Watch out for the hatchlings
A sea turtle's lifecycle is complicated.
When turtle hatchlings emerge from their nests, they face one of the most dangerous journeys in nature.
After hatching they follow the moonlight to the sea, crawling towards the lowest, brightest light on the horizon. Reducing artificial lights from houses, streets and cars can increase the chance the hatchlings will go in the right direction.
As they make their way to the sea, the hatchlings face predators such as seagulls, dingoes, goannas, foxes, pigs and pets. Hopefully, they do not meet other obstacles such as 4WD tracks, damaged dunes or litter.
Researchers estimate that only about 1 in 1,000 hatchlings survives to adulthood.
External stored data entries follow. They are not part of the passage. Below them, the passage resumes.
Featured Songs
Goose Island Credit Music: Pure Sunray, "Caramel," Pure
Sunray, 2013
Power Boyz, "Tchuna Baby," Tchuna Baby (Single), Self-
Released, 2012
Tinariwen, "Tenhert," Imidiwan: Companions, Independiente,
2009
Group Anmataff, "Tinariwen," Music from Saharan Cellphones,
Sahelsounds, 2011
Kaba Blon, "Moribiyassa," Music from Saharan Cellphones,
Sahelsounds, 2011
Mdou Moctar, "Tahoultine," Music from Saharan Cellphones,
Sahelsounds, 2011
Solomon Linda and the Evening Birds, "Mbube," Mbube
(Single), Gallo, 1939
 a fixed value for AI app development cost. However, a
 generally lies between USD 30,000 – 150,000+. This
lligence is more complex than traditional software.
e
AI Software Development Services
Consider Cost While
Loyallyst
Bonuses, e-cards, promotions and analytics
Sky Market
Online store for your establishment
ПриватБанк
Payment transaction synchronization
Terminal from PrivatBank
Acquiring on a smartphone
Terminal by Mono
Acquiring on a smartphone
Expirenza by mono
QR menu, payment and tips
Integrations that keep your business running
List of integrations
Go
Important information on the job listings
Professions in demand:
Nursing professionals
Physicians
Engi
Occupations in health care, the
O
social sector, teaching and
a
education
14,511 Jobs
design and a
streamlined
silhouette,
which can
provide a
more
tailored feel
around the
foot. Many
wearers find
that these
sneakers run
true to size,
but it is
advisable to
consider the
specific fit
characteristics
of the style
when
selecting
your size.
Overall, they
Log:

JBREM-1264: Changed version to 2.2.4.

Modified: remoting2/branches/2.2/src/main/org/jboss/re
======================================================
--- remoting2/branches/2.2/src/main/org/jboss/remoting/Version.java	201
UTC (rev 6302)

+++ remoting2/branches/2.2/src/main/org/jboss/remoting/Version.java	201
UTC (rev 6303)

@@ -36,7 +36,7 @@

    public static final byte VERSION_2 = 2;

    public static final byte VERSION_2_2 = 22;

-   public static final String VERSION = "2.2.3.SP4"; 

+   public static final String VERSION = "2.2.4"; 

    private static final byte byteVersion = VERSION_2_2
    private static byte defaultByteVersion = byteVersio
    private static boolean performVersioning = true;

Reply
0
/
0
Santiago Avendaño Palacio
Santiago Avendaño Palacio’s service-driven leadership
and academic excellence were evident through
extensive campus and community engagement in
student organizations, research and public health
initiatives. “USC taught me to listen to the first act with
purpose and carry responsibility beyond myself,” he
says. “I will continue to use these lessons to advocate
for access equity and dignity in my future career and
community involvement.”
They then travel from the beach they hatched on, to their feeding grounds, only to return to their nesting beach at around 30 years of age.
Tourists: continue your conservation actions back home
You can help turtles anywhere, all the time:
- don't litter, and pick up rubbish if you can
- recycle plastics
- refuse single-use plastics
- choose sustainable seafood
- promote climate action
- monitor beaches and rivers for distressed aquatic life
- report your wildlife sightings.
Global studies estimate that about half of all sea turtles have plastic inside them. Turtles often think floating plastic is food like jellyfish or algae. Plastic inside a turtle can starve them, choke them, drown them or change how they swim.
Follow our released turtles around the globe
Sea turtles have always been known as ocean explorers. Newer tagging technology has revealed just how far and wide they go.
Information collected about turtles' adventures improves our understanding of the world's oceans, their many unique habitats and why they face threats like dying in fishing grounds.
You can follow our ocean explorers using the Queensland Government's loggerhead program and the Sunshine Coast Council's turtle map.